TASK INSTRUCTIONS: Would you please copy each line below that includes the string "reciprocal"?
───
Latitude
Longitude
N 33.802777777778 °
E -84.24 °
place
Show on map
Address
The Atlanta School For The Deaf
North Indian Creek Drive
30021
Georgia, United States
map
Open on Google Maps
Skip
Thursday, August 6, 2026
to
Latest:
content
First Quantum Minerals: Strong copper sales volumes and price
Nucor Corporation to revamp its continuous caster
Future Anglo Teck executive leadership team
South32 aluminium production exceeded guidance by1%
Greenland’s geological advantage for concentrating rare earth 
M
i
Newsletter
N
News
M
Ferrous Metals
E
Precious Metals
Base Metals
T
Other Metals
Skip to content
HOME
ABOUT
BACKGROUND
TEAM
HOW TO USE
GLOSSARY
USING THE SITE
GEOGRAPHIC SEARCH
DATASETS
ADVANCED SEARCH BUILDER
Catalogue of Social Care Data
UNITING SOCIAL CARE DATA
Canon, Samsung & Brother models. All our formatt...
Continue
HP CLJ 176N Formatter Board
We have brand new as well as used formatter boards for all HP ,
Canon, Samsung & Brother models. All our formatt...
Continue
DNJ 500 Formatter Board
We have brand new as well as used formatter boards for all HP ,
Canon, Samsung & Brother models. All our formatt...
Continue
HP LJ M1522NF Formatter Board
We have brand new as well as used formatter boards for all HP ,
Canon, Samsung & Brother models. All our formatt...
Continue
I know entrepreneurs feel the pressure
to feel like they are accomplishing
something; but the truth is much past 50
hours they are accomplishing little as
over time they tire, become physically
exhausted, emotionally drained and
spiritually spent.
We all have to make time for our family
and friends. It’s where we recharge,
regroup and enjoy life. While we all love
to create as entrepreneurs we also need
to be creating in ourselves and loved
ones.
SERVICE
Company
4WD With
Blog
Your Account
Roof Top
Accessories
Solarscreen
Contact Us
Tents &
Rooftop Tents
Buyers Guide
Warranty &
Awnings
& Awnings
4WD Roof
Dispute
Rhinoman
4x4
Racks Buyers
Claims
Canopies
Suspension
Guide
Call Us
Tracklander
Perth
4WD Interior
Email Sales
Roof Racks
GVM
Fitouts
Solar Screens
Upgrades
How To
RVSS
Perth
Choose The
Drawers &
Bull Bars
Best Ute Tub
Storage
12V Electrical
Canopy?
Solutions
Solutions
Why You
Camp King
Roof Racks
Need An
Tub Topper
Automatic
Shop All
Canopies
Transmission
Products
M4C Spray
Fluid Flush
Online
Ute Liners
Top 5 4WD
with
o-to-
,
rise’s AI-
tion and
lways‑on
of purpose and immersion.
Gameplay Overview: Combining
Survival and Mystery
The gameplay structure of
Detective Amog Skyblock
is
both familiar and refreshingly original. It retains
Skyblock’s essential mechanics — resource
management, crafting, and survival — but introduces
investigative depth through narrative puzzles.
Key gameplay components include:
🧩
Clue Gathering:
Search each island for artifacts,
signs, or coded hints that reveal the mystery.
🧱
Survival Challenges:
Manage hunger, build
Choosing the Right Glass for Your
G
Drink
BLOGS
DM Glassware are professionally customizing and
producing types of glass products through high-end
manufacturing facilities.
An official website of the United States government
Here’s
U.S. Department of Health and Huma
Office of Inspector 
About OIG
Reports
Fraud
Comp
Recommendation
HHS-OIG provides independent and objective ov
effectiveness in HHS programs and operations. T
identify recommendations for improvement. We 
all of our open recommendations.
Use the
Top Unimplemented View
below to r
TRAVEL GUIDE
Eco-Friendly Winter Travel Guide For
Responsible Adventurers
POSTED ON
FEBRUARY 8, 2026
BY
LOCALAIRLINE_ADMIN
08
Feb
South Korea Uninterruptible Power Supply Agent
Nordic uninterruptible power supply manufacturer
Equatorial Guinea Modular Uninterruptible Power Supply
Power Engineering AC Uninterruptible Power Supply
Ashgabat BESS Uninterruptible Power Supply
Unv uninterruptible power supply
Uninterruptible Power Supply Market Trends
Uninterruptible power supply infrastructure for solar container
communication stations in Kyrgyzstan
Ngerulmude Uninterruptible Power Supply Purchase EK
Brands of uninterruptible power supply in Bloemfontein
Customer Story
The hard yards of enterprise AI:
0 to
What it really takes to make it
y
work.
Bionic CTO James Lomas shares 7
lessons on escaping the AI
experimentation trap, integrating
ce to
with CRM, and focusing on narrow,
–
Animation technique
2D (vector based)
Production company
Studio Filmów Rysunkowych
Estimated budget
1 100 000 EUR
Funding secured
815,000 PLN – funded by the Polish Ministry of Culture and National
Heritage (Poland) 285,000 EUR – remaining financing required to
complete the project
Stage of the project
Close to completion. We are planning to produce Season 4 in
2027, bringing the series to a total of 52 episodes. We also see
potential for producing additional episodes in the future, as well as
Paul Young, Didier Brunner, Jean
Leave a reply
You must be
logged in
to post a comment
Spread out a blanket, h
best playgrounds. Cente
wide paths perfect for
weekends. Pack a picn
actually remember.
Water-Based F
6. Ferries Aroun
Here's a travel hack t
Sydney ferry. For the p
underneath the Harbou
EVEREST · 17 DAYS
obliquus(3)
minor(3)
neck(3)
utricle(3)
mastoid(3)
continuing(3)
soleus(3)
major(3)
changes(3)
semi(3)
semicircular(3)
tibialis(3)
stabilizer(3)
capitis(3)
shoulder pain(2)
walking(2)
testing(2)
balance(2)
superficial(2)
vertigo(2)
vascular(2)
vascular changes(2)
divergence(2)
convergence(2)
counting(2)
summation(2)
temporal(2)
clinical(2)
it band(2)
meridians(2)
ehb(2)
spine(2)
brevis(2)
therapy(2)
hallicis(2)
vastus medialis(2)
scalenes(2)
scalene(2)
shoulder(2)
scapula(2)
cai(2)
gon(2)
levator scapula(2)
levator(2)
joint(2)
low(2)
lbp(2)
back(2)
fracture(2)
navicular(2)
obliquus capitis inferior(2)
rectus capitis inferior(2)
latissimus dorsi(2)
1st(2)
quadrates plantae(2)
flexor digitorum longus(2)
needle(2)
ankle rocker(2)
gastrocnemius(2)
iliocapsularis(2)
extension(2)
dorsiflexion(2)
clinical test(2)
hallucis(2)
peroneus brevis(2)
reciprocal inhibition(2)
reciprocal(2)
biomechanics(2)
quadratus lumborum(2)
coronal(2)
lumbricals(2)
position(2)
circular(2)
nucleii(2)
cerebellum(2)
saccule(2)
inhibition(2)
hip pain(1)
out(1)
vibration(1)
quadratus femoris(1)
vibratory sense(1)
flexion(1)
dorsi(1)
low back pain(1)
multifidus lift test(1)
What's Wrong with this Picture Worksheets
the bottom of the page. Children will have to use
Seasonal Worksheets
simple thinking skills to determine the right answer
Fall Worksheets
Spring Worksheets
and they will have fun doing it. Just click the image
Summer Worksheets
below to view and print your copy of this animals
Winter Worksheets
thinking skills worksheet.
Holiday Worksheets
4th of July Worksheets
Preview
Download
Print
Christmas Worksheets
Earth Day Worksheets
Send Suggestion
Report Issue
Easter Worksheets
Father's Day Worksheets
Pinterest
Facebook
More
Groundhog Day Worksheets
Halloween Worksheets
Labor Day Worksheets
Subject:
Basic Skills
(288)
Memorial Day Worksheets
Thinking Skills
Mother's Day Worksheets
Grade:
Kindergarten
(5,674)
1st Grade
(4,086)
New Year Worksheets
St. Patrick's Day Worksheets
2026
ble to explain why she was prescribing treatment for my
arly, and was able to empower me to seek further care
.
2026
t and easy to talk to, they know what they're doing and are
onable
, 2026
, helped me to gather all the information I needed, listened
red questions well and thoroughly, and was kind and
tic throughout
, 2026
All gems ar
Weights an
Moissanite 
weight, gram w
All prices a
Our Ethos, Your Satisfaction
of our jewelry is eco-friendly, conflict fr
───
EXERCISE SOLUTION:
reciprocal inhibition(2)
reciprocal(2)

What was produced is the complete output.